Personalized federation learning using heat kernel enhancement tensation multiview clustering

Machine Learning


The growing volume of complex and multifaceted data requires a new approach to machine learning, particularly those that respect data privacy. Independent researcher Kristina P. Sinaga and colleagues present a new framework for personalized federal learning to address these challenges. Their research introduces a method that combines tropical coefficients with advanced tensor decomposition techniques to reveal hidden structures within high-dimensional data.
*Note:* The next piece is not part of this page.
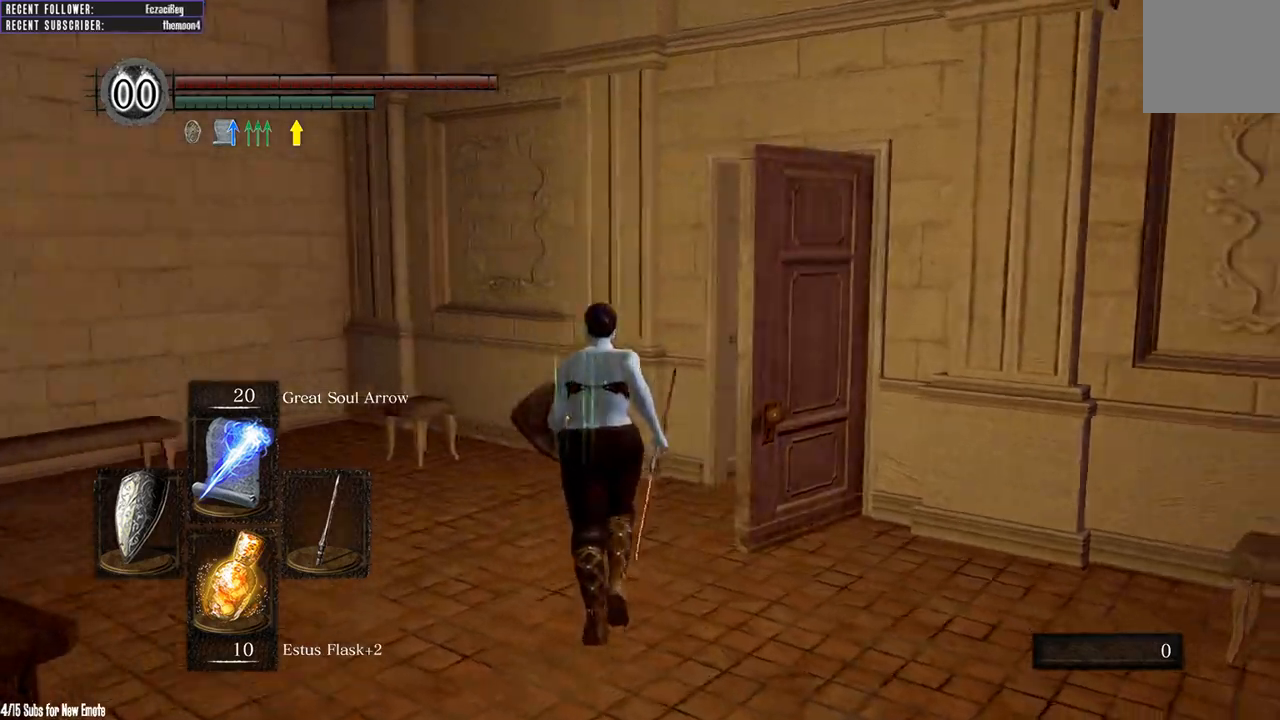
{"buttons": ["B"], "left_stick": "up", "right_stick": "center", "events": [[283, "right_stick", "center"]]}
This innovative approach not only improves learning efficiency from diverse data sets, but also incorporates mechanisms that provide privacy, allowing for collaborative analysis without compromising individual data security. By efficiently representing complex relationships and enabling personalized models, this study represents an important advance in the development of robust and secure machine learning systems.
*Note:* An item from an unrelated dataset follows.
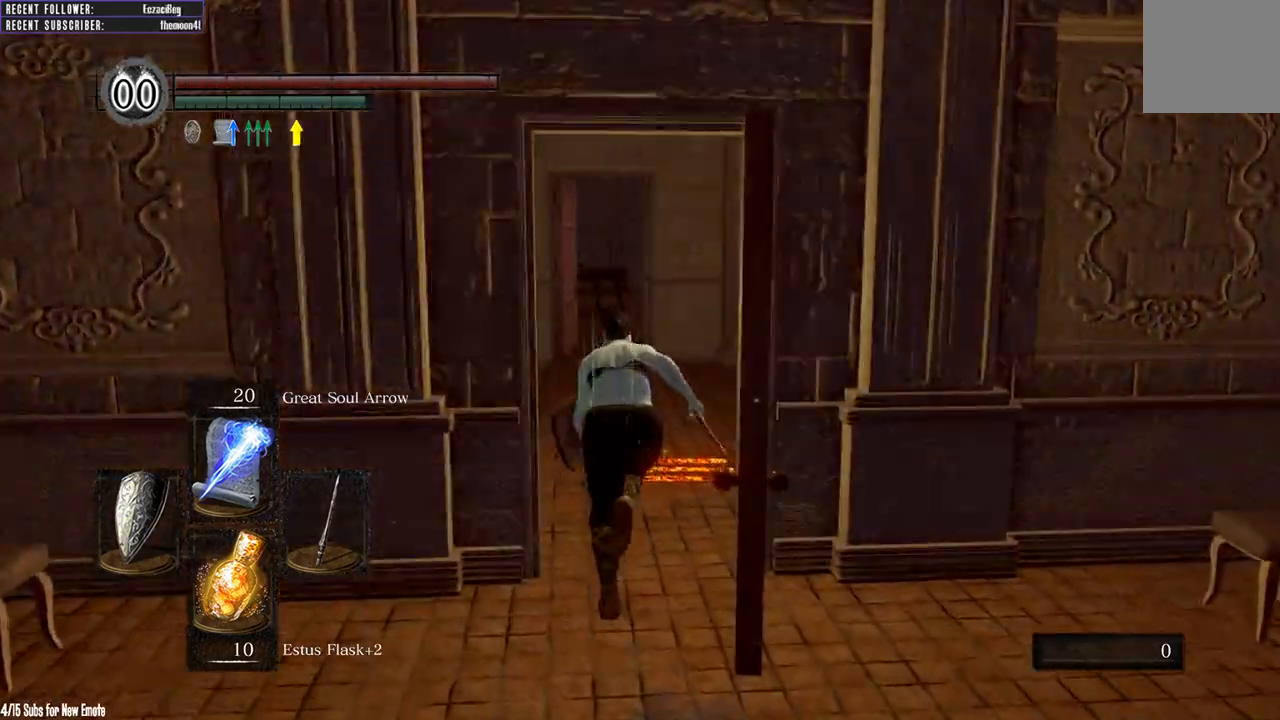
{"buttons": ["B"], "left_stick": "up", "right_stick": "left", "events": [[317, "right_stick", "left"]]}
Federated Multiview Clustering Using a Heat Kernel

Scientists have developed a personalized federated learning framework that leverages heat kernel enhanced tensorate multiview fuzzy C-means clustering to achieve robust performance with high-dimensional data. This study uses Tucker decomposition and standard polyazic decomposition to integrate adapted thermal coefficients from quantum field theory and transform traditional distance metrics to efficiently represent complex multiview structures. Researchers adopted admission and vectorization techniques to reveal hidden structures and multiple linear relationships within N-Way generalized tensors, allowing for a more nuanced understanding of the data. This methodology introduces a Dual-level optimization scheme. This enhances local heat kernel-enhanced fuzzy clustering and fuzzy clustering combined with tensor decomposition that operates with Order-N input tensors.

This local stage utilizes tensorzeled kernel Euclidean distance transformations to identify client-specific patterns within multiview tensor data and effectively capture individual nuances. The global aggregation process then coordinates tensor factors, particularly core tensors and factor matrices, across the client, using protocols that provide privacy, to ensure data security and personalization. This tensorated approach allows efficient processing of high-dimensional multiview data, providing significant communication savings through low-rank tensor approximations. Scientists have constructed cylindrical tensors to represent data, reflecting the structure of color images placed in RGB channels, heights and widths in three-dimensional arrays, e.g. 7x7x3 tensors. The team applied techniques such as single value decomposition and principal component analysis to construct the data prior to clustering and processed the data matrix as the tensor of order 2. The researchers then extended these methods to multiview data, treating each data source as a separate view, representing a matrix, allowing for comprehensive analysis of heterogeneous information.

Tensor decomposition reveals multiview data structures

This work presents a new personalized federated learning framework that effectively handles complex, high-dimensional multi-view data using advanced tensor decomposition techniques and thermal kernel-enhanced clustering. Researchers have developed a method to integrate adapted thermal coefficients from field theory, integrate Tucker decomposition and standard polyazic decomposition to transform distance metrics and efficiently represent data. The core of the approach involves representing the data as an N-Way generalized tensor, allowing the discovery of hidden structures and multiple linear relationships. The team introduced a dual-level optimization scheme starting with enhanced fuzzy clustering of the local heat kernel and tensor decomposition applied to the ORDE-N input tensor.

This local stage utilizes tensorzeled kernel Euclidean distance transformations to identify client-specific patterns in multiview tensor data. The framework then aggregates tensor factors, core tensors, and factor matrices across the client using protocols that provide differential privacy. This tensorated approach significantly reduces computational demand with low-rank tensor approximation, making it suitable for large data sets. The researchers changed the objective function to incorporate kernel Euclidean distances defined by thermal kernel coefficients to control the distance between the data points and cluster centers.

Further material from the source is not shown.